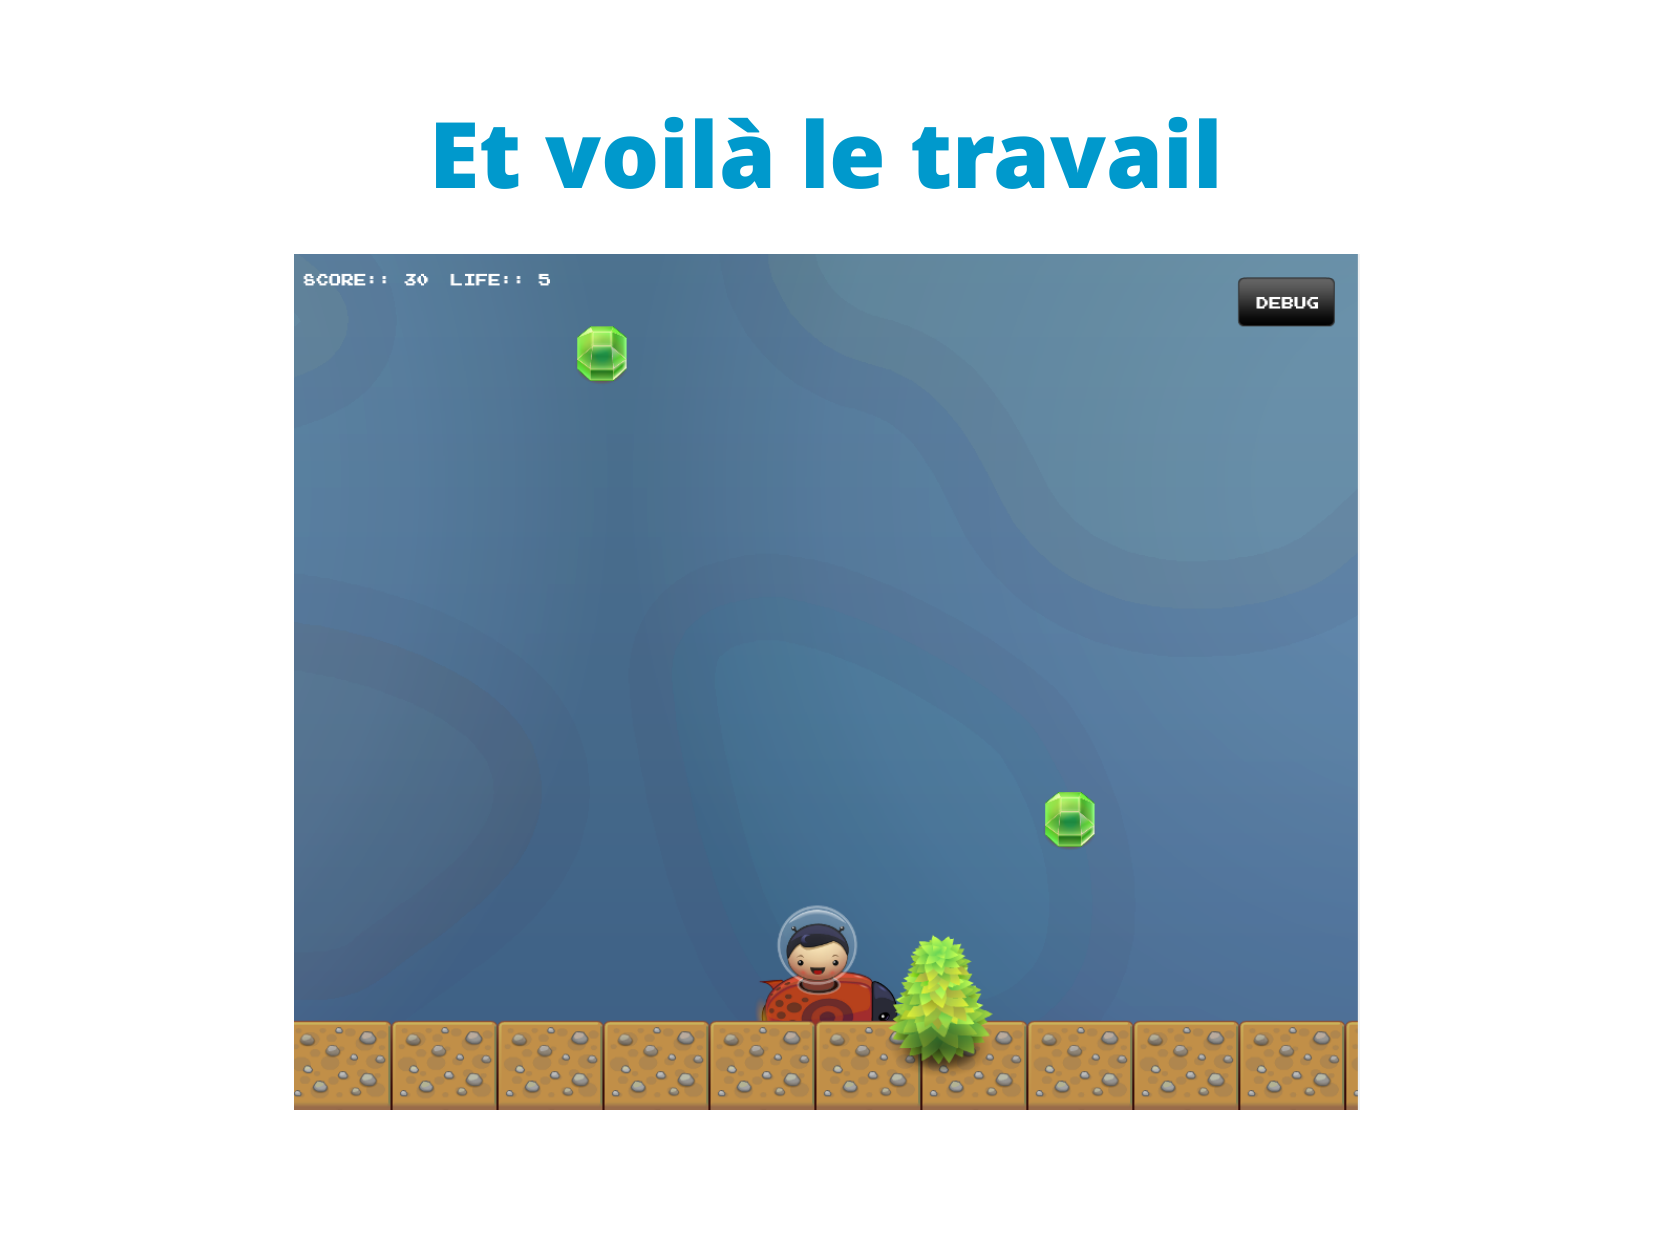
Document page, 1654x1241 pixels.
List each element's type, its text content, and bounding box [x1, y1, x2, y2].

title Et voilà le travail [82, 49, 1571, 257]
picture [294, 254, 1360, 1111]
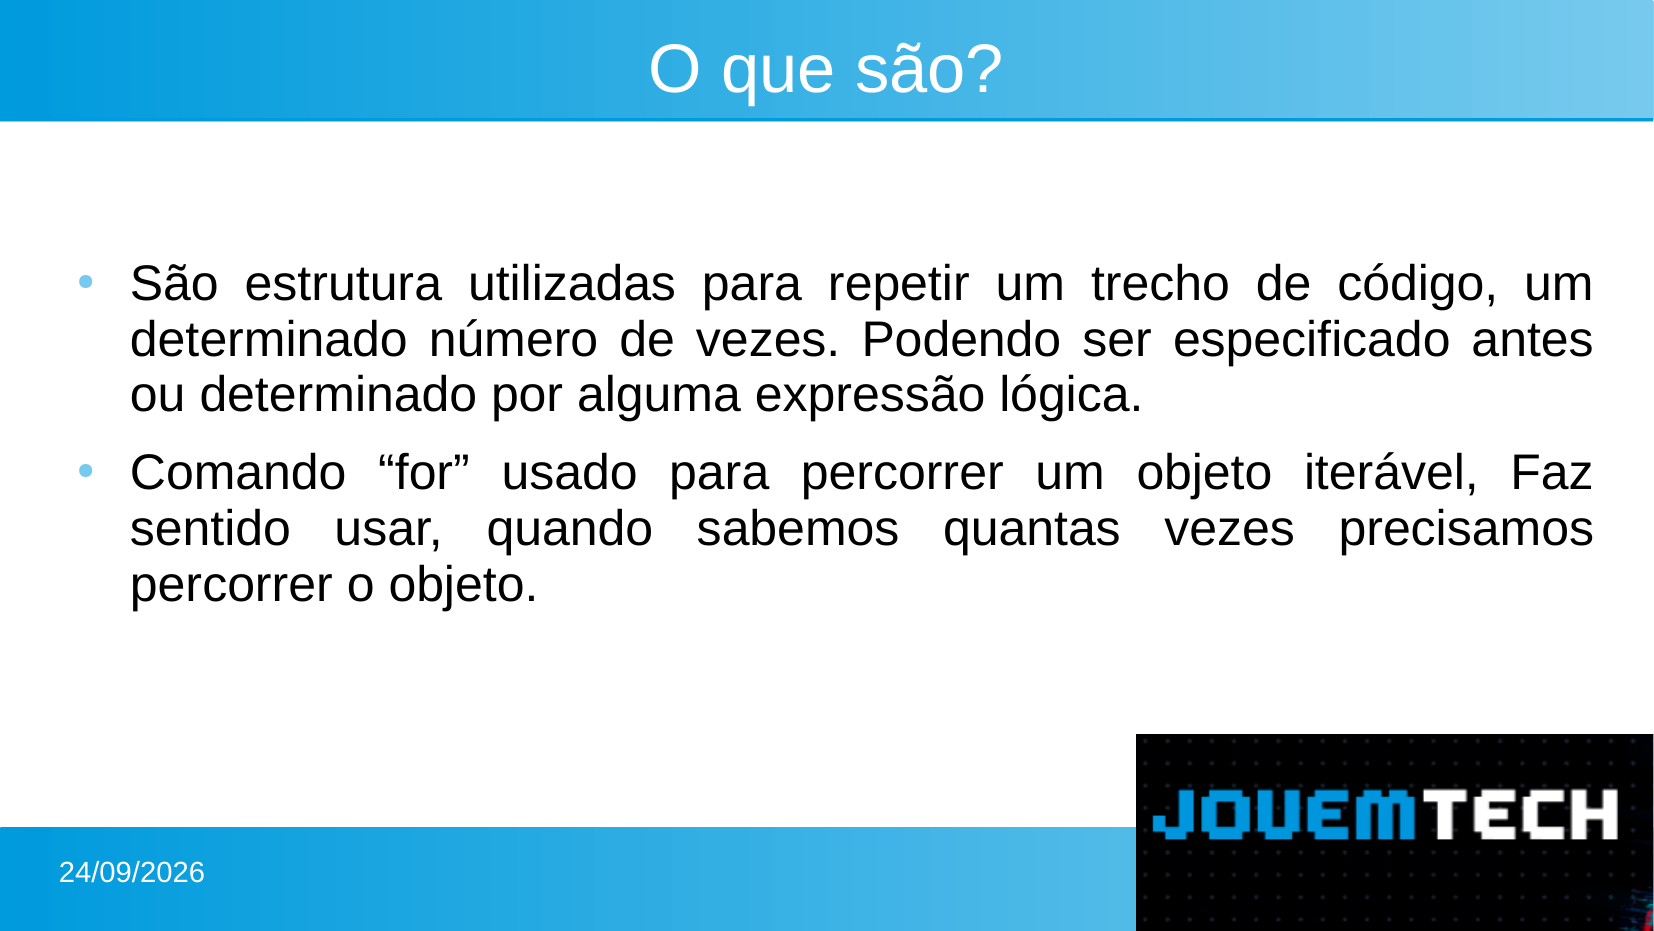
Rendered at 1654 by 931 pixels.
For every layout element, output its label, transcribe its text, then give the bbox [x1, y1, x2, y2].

list São estrutura utilizadas para repetir um trecho de código, um determinado número de vezes. Podendo ser especificado antes ou determinado por alguma expressão lógica. Comando “for” usado para percorrer um objeto iterável, Faz sentido usar, quando sabemos quantas vezes precisamos percorrer o objeto. [59, 177, 1595, 768]
title O que são? [59, 29, 1595, 108]
picture [1136, 734, 1654, 931]
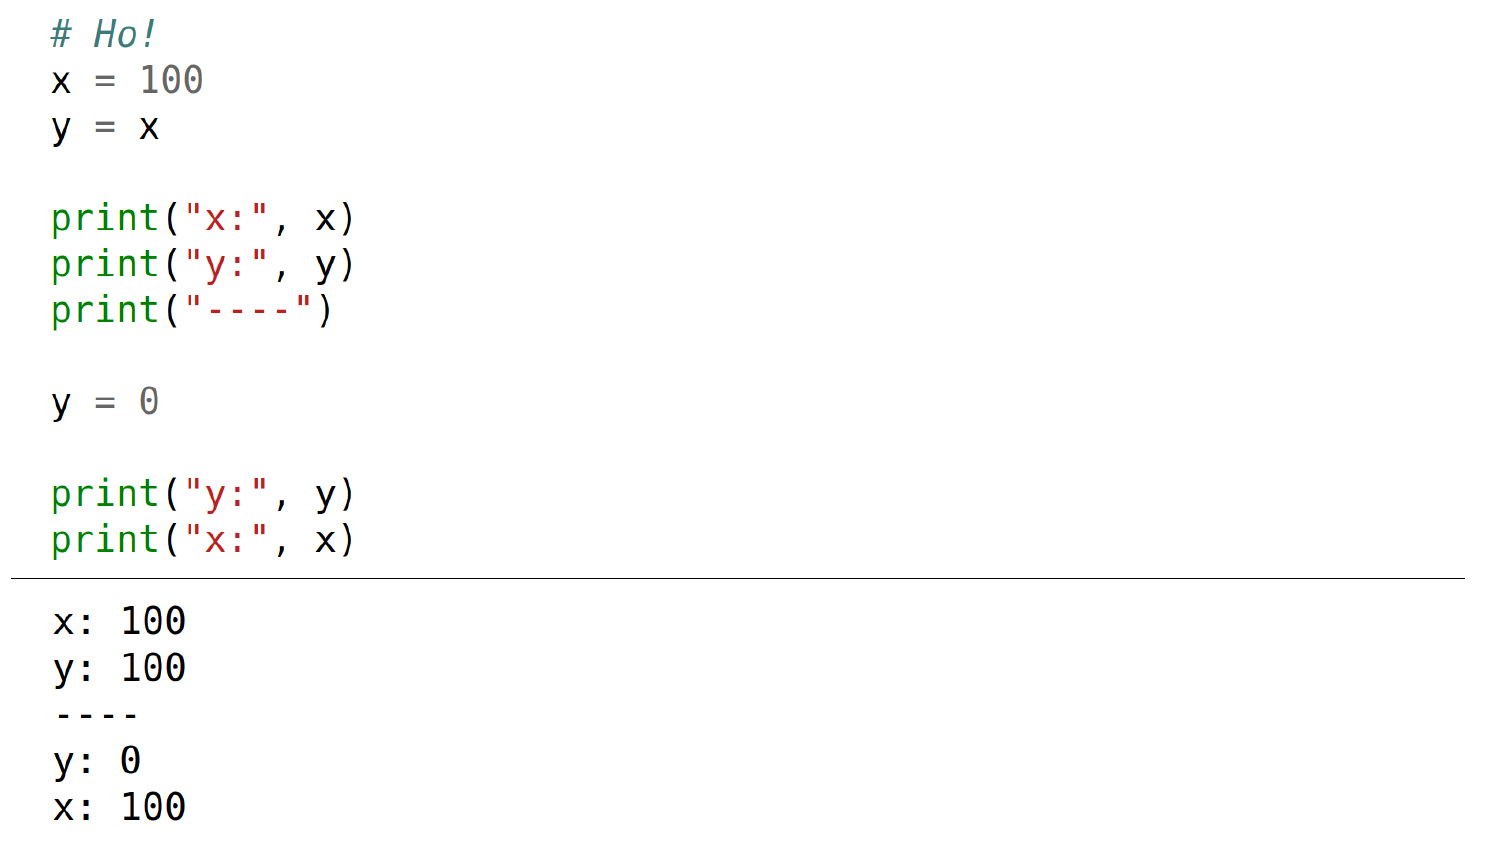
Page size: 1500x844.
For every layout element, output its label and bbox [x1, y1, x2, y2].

picture [39, 590, 201, 838]
picture [33, 5, 371, 567]
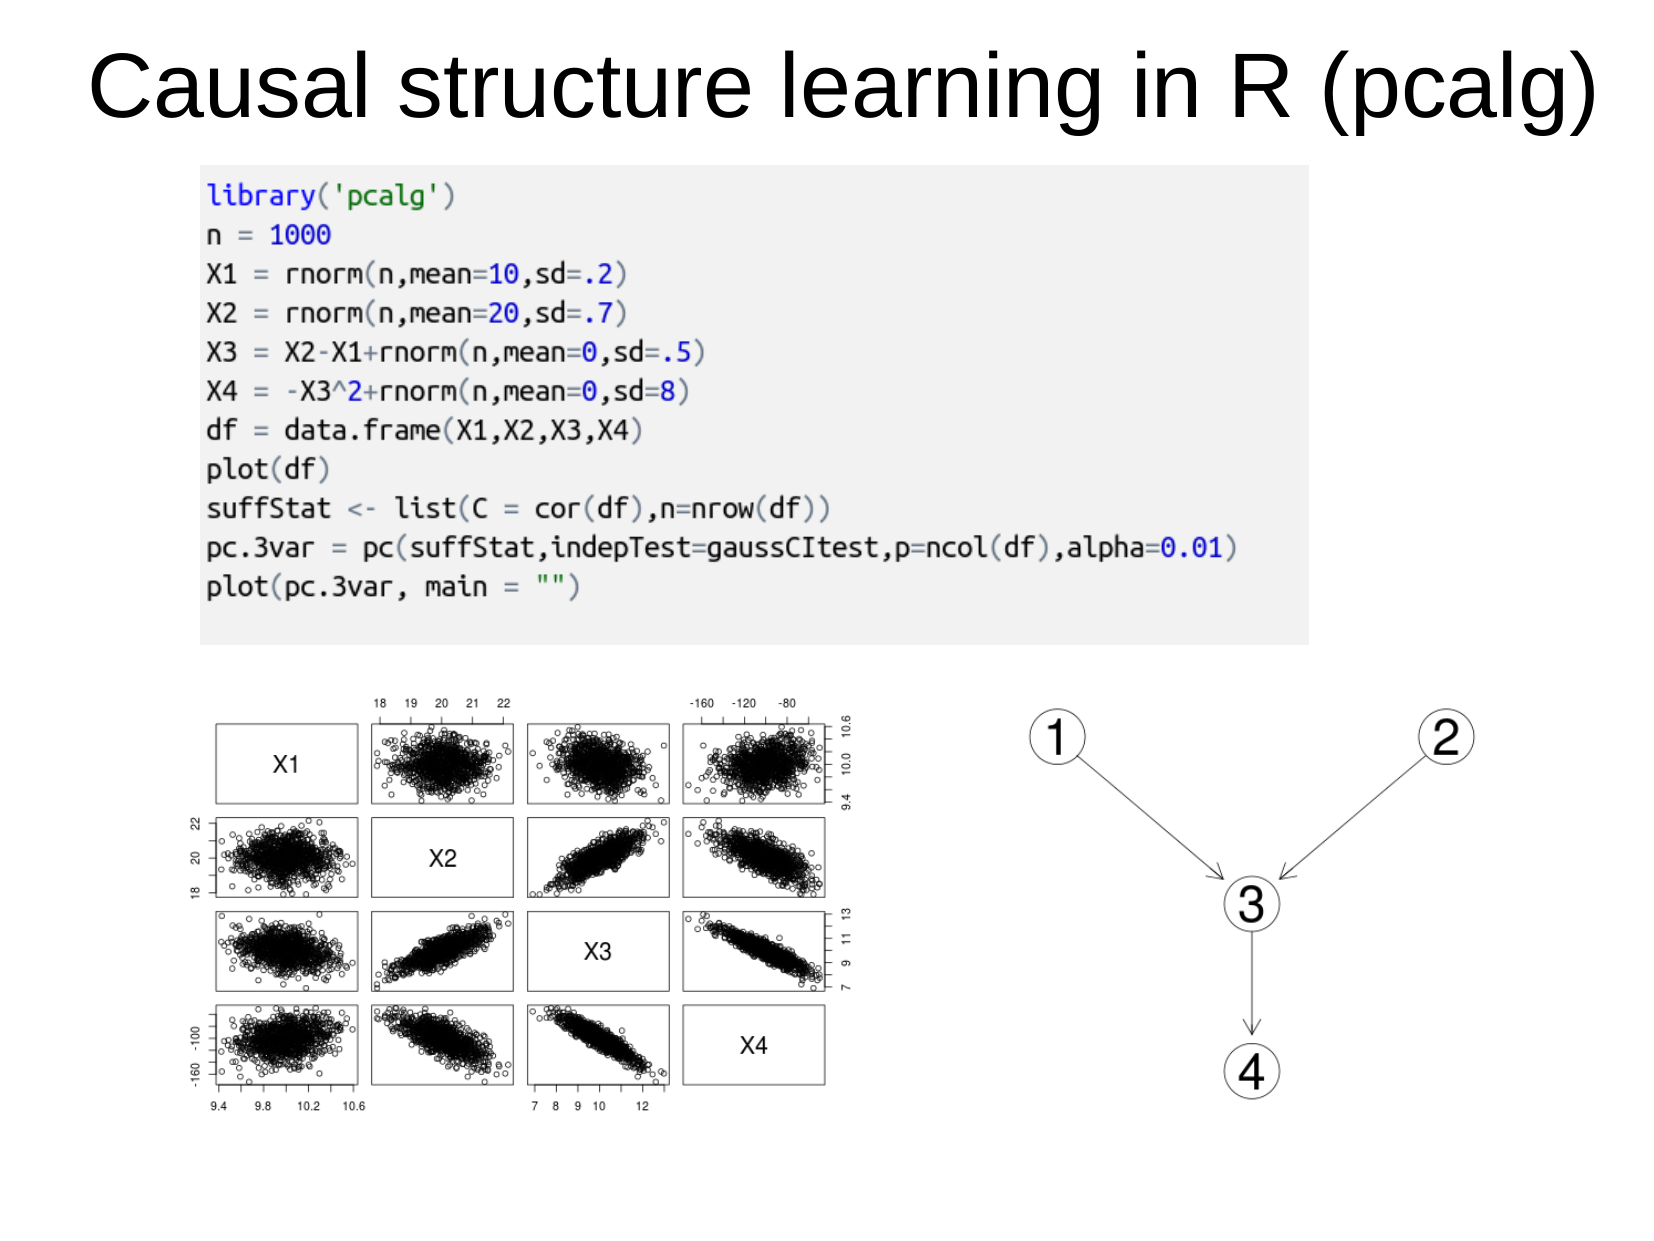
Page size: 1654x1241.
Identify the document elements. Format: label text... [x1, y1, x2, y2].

────────

Find every line in the rows above that contains the word "pixels", matching case exactly, and copy each such line.

Document page, 1654x1241 pixels.
Rendered at 1654 by 931 pixels.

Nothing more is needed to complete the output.